The EAT stated, at paragraph 72:
"Wallace and Marshall were both argued on the simplistic basis that the mere fact that a single individual woman was able to compare herself with a single individual man was enough to impose an obligation on the employer to justify the differential."
They stated that the argument, different from that on the present facts, was only possible because of the peculiar machinery in the 1970 Act. That appears to me to reflect the limited value which can be placed on the sentence in the speech of Lord Nicholls in Marshall on which Buxton LJ placed particular reliance at paragraph 110 of his judgment (Gibson, paragraph 49). It is not, however, necessary in my judgment to go further into the nuances which arise from the earlier cases and from what may arguably be a gloss put upon them in the case of Armstrong.

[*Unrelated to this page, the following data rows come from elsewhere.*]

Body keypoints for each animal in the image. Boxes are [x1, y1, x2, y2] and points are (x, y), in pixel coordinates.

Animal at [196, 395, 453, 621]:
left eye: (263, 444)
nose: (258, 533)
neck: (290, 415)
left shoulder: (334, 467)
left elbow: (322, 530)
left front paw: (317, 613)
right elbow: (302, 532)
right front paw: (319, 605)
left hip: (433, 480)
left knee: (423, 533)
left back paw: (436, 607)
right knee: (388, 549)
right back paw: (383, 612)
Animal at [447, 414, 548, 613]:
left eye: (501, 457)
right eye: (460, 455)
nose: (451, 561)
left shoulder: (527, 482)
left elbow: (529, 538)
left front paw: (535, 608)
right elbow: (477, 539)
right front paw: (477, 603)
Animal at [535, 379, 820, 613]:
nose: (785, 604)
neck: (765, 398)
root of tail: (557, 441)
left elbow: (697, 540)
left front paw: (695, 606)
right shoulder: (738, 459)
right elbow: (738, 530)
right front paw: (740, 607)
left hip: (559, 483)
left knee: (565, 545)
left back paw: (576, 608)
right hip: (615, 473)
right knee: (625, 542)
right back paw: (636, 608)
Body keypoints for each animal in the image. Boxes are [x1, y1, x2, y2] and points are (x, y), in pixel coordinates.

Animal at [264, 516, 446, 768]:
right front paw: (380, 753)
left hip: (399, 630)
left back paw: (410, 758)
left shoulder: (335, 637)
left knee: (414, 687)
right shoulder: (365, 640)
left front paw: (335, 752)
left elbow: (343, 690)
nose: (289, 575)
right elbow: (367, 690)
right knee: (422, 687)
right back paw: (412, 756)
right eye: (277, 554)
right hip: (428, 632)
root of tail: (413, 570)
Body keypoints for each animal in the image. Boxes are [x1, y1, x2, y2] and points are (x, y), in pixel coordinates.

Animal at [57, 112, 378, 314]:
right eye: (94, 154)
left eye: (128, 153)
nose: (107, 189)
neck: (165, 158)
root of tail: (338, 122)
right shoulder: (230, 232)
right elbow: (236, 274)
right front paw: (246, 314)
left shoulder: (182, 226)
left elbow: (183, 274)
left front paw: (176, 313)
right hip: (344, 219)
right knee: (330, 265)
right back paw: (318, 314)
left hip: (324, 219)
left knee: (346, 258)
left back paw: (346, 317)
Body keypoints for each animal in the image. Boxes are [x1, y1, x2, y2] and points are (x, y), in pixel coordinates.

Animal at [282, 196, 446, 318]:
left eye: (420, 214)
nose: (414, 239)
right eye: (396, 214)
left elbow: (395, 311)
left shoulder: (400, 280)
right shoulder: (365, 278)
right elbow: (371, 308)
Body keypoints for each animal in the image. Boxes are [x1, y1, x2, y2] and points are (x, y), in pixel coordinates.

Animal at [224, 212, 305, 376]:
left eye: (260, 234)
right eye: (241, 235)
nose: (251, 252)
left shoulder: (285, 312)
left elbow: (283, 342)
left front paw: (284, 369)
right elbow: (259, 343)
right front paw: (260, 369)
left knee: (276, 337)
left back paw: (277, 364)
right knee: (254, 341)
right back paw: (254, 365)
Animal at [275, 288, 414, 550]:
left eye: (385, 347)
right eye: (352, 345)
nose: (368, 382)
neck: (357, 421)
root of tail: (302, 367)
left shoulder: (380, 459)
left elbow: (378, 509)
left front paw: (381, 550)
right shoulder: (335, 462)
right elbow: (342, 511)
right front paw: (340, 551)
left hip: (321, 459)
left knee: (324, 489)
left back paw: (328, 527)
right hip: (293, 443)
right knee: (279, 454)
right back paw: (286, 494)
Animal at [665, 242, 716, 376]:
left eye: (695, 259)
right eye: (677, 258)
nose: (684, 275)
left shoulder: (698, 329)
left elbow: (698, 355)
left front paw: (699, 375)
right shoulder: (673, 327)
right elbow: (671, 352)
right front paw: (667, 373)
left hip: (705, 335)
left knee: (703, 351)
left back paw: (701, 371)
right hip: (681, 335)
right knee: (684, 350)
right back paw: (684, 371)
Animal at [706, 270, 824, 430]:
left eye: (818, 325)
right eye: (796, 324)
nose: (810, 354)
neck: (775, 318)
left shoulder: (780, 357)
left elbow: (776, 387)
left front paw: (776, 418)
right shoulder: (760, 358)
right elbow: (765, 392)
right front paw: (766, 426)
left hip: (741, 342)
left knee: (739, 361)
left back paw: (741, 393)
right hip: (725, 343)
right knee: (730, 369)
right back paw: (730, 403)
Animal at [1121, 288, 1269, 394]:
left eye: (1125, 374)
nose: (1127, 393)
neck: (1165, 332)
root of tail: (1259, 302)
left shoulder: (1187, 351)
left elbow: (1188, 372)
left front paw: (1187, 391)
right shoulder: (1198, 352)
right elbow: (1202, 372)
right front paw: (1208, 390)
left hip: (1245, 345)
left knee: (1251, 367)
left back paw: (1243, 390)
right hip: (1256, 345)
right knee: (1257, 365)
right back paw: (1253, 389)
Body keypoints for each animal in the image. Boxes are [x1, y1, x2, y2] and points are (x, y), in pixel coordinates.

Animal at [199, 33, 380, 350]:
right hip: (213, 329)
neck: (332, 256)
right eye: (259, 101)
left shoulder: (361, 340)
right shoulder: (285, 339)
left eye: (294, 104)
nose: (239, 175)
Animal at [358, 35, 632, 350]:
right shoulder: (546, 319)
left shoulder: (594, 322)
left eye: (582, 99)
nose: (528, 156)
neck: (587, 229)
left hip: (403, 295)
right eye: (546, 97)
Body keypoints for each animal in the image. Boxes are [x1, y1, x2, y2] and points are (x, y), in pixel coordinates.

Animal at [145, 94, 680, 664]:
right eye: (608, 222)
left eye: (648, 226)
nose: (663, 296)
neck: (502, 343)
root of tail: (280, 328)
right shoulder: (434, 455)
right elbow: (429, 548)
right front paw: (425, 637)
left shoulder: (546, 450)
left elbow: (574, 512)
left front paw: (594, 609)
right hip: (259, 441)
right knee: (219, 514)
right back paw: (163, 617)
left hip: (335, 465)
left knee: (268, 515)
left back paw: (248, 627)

In my judgment, the employment tribunal were entitled to find that the case was a case covered by authority in favour of the claimants. The EAT, in their most detailed consideration of the issues and the decision of the tribunal, were entitled to reach the conclusion they did. They demonstrated, in my respectful view, an understanding of the issues which had arisen in the case. Like Smith LJ, it appears to me inevitable that the Armstrong principle could not be relied on in this case on the material available.
Lord Justice Sullivan:
"It is a pity that the Tribunal uses only the gender-neutral phrase "economically vulnerable group of workers"; but it is sufficiently clear that in its context that means "vulnerable because of the kinds of factor peculiar to women identified by the tribunal in Ratcliffe."